The Achile's heel in IBM's strategy may turn out to be power use. This won't help Wintel which suffers from the same problem, but may offer Sun a significant advantage because SMP on a chip naturally reduces power consumption by eliminating redundancies and reducing transmission distances. Actual system power usage is usually largely determined by memory and therefore workload but, all other things being equal, Sun's processor advantage coupled with the use of higher density (lower power) memory such as that produced by Micron's new "6F" process could mean that a typical 16-way "Rock" based system running a mixed workload in 64GB of memory will draw about the same power as a four way IBM Cell system with 16GB of Toshiba's custom DDR product.
More speculatively, if work on the preprocessors succeeds Sun could opt for a memory embedded floating point array processor along the lines pioneered by Micron's "Yukon" technology without giving up either backwards software compatibility with previous SPARC products or its advantages in SMP throughput. That, of course, would give it the ability to at least match IBM on floating point performance without incurring the power costs that go with high megahertz rates.

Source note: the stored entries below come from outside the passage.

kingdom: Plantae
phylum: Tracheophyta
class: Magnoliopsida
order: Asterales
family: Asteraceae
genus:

Right now IBM seems to be several years behind Sun on both hardware and software, but GRIDs are simpler than SMP and cellular computing therefore offers IBM both a performance advantage and a way to catch up. As a result the coming battle for data center supremacy seems to be shaping up as a clear competition between the hardware expressions of key ideas on both sides.
In the IBM corner, traditional mainframe ideas about control and management animate GRID-on-a-Chip computing with ultra secure partitioning and per process resource allocation backed by unrivalled floating point performance, easy scalability, and low cost.
In the Unix corner, the movement toward information and community integration will continue as the network disappears into the computer with both SMP and I/O moving into hardware to provide low cost, high bandwidth, software services to entire communities of users.
That's two unopposable forces heading for collision - and grinding up Wintel between them.